> [Required work]: Each line of the material holding the word "linejoin" must be identified and copied.
══ Data ══
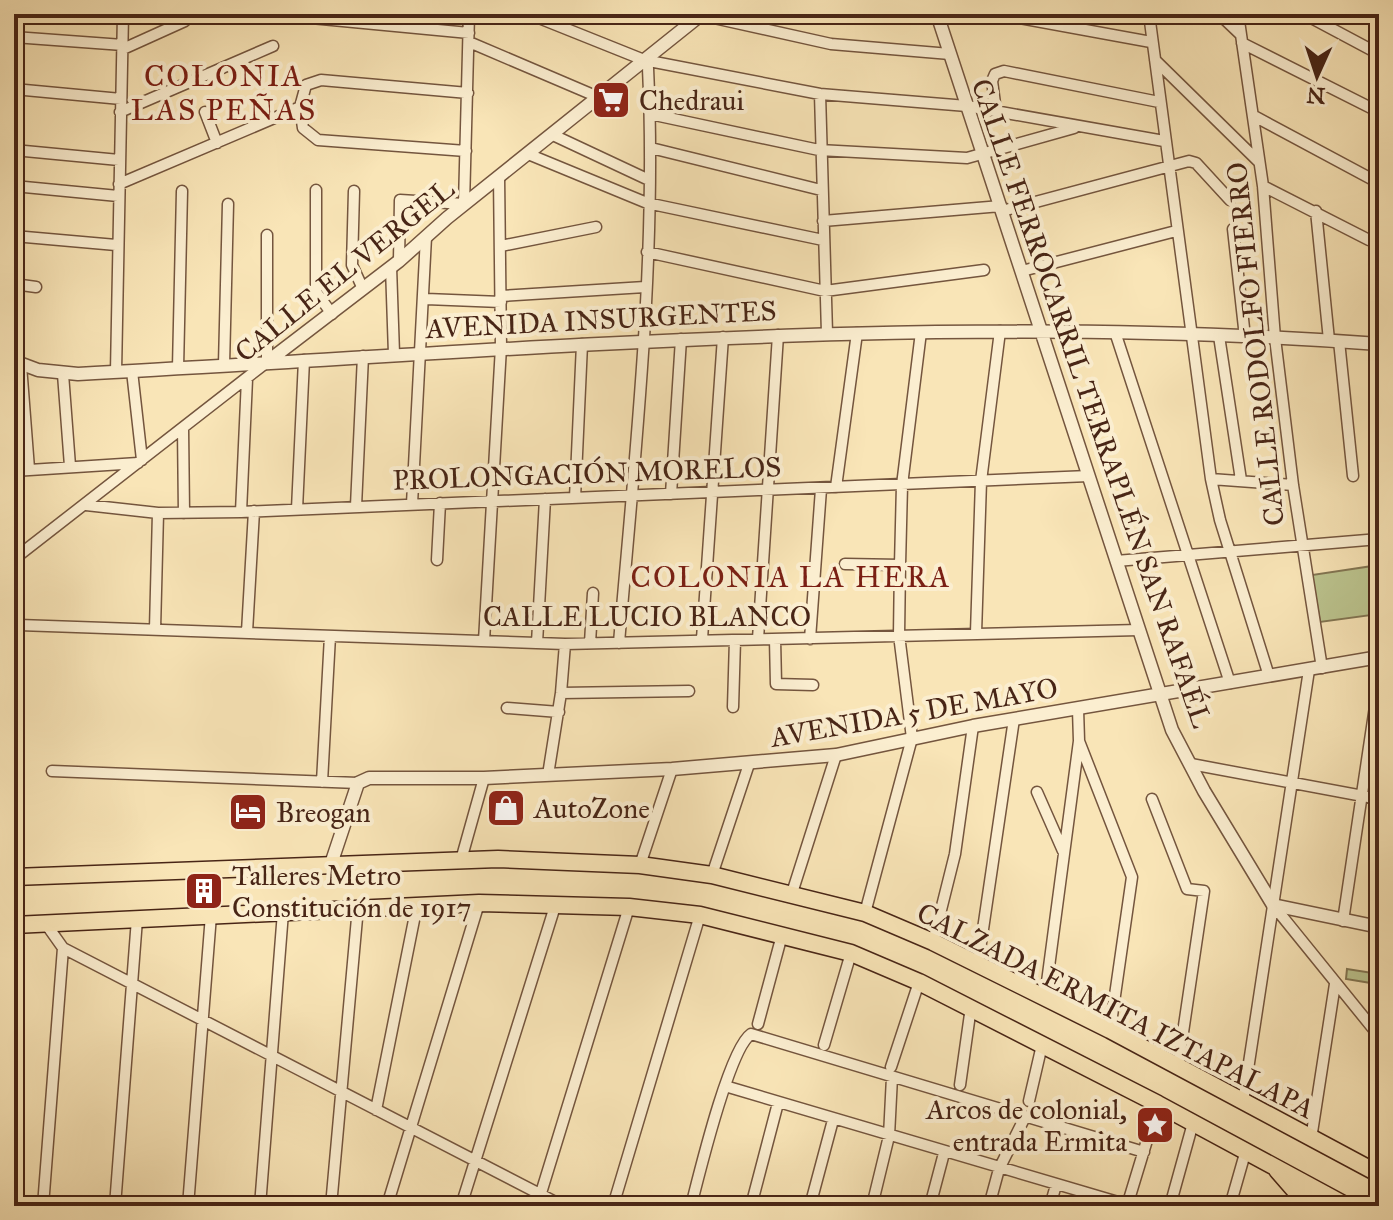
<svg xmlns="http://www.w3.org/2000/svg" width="1393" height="1220" viewBox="0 0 1393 1220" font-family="'IM FELL Great Primer',serif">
  <rect width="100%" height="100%" fill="#f9e5b7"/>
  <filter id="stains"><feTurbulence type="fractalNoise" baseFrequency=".0025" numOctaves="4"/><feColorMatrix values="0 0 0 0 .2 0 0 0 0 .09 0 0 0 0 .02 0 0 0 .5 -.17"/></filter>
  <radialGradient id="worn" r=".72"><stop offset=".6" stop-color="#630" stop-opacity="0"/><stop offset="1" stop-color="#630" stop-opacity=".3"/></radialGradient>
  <path fill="#bcc58f" stroke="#827552" stroke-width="2" d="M1379,565V614L1320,622L1312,575Z
    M1347,969L1379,974L1377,984L1346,979Z"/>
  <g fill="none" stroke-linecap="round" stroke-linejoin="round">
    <g stroke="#74553e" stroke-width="13">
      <path id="minor" d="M529,14L644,60L820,94L967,106L1164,141
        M696,14L831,44L950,54
        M998,14L1151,42
        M1149,14L1211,479L1220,520L1269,676
        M1219,14L1240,34
        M1238,14L1263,186L1275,338L1293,485L1322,668
        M1304,14L1379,54
        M290,16L469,33
        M123,20L138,14
        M14,37L123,45
        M469,42L598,97
        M1242,43L1379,112
        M123,49L185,21
        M1155,60L1259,162
        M14,89L121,99
        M820,94L827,333
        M996,111L992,81L995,74L1004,71L1159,102
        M120,112L273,46
        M205,112L217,143
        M650,114L819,150L967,158L1074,128
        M1254,116L1379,183
        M553,135L649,180
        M651,148L821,190
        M14,150L119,160
        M466,151L318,140L303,128L300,107L306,85L321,80L468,93
        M528,154L647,203L823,240
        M119,184L300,107
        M14,186L118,196
        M1263,186L1369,240
        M316,190V292L332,314
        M354,191L352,265L363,289
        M1002,211L1189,161L1196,163L1230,200
        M1316,211L1329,340
        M823,221L1001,206
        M1233,229L1245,337
        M14,236L116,245
        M501,246L596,227
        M647,252L825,291L984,270
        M399,261L400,200L464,204L469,14
        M391,267L394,354
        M1022,271L1176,231
        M14,284L36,287
        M501,296L645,287
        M426,299L501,302
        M1115,332L1230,683
        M1219,336L1241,480
        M1339,341L1353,476
        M21,365L29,469
        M224,365L228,204
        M178,368L182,191
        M132,371L142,460
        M116,372L123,14
        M63,374L70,466
        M183,428L184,513
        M14,471L138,463
        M1211,479L1293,485
        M836,487L857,333
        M671,494L681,339
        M575,498L582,344
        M412,504L426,237
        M86,505L158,513L241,512L1089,476
        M356,506L363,356
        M297,509L304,360
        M241,512L247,379
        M14,559L267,362V235
        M437,560L440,503
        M1116,561L1379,539
        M845,564L900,565
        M19,625L565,644L1139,630
        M155,629L158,513
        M247,632L254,511
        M976,633L981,481L1000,331
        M702,639L723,337
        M758,639L778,335
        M775,639L776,684L813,685
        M810,639L821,489
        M484,641L501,347L499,176
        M537,643L545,499
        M590,643L593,593
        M619,643C635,453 657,259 648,68L644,60
        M561,693L689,691
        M733,707L735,640
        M507,708L559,712
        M1079,741L1132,877L1110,1030
        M1191,764L1379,799
        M52,771L358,783
        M548,775L561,693L565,644
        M322,782L330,636
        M1037,792L1063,851
        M1152,799L1187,889L1204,891L1178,1066
        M461,860L484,778
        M640,865L672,769
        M712,875L749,764
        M792,893L836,755
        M1273,905L1379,1036
        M865,913L912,738L899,635L900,565L902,485L921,332
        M1343,921L1379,680
        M46,924L63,948L563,1206
        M933,942L955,854L973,726
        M978,963L1014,719
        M1045,997L1079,741L1078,709
        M758,1024L782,935
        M824,1045L851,953
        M891,1067L919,982
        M960,1085L971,1007
        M725,1086L1128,1205
        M1029,1101L1042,1045
        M1243,1102L1309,670
        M376,1110L417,905
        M1311,1139L1335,984
        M43,1206L63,948
        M115,1206L137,919
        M188,1206L211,915
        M260,1206L283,912
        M331,1206L358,907
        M387,1206L479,903
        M461,1206L556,903
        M537,1206L629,907
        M613,1206L700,915
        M691,1206C699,1175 729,1049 751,1034L1144,1152
        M751,1206L778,1103
        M810,1206L833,1120
        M872,1206L889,1136L892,1077
        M930,1206L944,1153
        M989,1206L999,1169L1025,1117
        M1050,1206L1056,1185
        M1127,1206L1158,1104
        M1170,1206L1193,1123
        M1230,1206L1246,1150"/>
    </g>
    <g stroke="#74553e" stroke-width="15">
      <path id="tertiary" d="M937,14L1172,730L1204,791L1273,905L1379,927
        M14,361L38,370L78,374C512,351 945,311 1379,344
        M267,362L399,261L447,218L702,14
        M330,867L358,783L369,778H484L672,769L836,755L973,726L1379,657"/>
    </g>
    <g stroke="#482516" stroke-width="19">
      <path id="primary" d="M14,877L498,859L640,865L712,875L865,913L933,942L1110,1030L1379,1174
        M14,925L479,903L629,907L700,915L851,953L919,982L1158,1104L1347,1206
        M1277,1170L1297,1193L1316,1206"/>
    </g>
    <use href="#minor" stroke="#fbeed0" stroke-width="10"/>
    <use href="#tertiary" stroke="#fbeed0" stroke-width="12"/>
    <use href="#primary" stroke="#f9e5b7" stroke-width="16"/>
  </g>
  <defs>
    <g id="supermarket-square" transform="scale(2)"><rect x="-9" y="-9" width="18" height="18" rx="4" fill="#8f2418" stroke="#fbeed0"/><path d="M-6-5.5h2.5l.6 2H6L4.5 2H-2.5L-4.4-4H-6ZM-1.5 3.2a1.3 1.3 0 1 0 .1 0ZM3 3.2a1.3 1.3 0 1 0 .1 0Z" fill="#fff"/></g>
    <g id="shop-square" transform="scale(2)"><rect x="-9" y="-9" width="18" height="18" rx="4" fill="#8f2418" stroke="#fbeed0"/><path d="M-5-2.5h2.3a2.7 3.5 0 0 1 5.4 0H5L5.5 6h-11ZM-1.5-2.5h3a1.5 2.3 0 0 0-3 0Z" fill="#fff"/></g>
    <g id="hotel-square" transform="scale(2)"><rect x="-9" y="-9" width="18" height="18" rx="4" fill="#8f2418" stroke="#fbeed0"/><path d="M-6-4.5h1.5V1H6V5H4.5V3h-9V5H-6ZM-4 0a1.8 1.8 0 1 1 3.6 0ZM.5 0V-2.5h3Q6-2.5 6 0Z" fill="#fff"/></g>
    <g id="building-square" transform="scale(2)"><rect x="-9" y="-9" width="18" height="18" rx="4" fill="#8f2418" stroke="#fbeed0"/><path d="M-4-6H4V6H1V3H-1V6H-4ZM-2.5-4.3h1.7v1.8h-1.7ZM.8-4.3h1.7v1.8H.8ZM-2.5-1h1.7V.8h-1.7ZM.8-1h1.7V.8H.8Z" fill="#fff"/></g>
    <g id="sight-square" transform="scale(2)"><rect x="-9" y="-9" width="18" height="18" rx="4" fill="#8f2418" stroke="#fbeed0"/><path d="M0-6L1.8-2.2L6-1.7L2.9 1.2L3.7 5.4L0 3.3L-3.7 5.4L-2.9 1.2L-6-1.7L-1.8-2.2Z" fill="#fff"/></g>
  </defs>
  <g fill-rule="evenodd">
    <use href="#supermarket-square" x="611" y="100"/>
    <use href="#shop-square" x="506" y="808"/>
    <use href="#hotel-square" x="248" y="812"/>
    <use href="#building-square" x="204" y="891"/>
    <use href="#sight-square" x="1155" y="1125"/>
  </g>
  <g text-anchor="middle" stroke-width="8" stroke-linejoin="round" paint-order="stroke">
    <g font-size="28" fill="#482516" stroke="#fbeed0" text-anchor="start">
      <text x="639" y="110">Chedraui</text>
      <text x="534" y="818">AutoZone</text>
      <text x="276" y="822">Breogan</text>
      <text x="232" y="885">Talleres Metro<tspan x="232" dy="32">Constitución de 1917</tspan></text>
      <text x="1127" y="1119" text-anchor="end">Arcos de colonial,<tspan x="1127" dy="32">entrada Ermita</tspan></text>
    </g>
    <g font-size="28" fill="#482516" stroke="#fbeed0">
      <text transform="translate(344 270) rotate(-39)" y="10">CALLE EL VERGEL</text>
      <text transform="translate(601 319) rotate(-3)" y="10">AVENIDA INSURGENTES</text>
      <text transform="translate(1255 344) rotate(-96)" y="10">CALLE RODOLFO FIERRO</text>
      <text transform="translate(1092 403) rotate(71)" y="10">CALLE FERROCARRIL TERRAPLÉN SAN RAFAÉL</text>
      <text transform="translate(587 473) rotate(-2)" y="10">PROLONGACIÓN MORELOS</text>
      <text x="647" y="626">CALLE LUCIO BLANCO</text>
      <text transform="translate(914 712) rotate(-10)" y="10">AVENIDA 5 DE MAYO</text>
      <text transform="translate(1116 1010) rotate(27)" y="10">CALZADA ERMITA IZTAPALAPA</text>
    </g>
    <g font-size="30" letter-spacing="2" fill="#7a1f14" stroke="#fbeed0">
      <text x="224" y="86">COLONIA<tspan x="224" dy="34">LAS PEÑAS</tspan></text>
      <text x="791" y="587">COLONIA LA HERA</text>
    </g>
  </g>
  <rect width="1393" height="1220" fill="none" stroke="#f9e5b7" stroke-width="48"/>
  <rect x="16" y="16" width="1361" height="1188" fill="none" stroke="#482516" stroke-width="4"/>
  <rect x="24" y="24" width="1345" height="1172" fill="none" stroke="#482516" stroke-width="2"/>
  <g transform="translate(1317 76) rotate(183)" stroke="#fbeed0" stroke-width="6" paint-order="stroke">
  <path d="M0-6L14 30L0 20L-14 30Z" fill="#482516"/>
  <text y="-12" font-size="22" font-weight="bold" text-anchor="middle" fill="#482516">N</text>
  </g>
  <rect width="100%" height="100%" filter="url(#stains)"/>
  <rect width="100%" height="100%" fill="url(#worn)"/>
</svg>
═══
> [Finished task]:
  <g fill="none" stroke-linecap="round" stroke-linejoin="round">
  <g text-anchor="middle" stroke-width="8" stroke-linejoin="round" paint-order="stroke">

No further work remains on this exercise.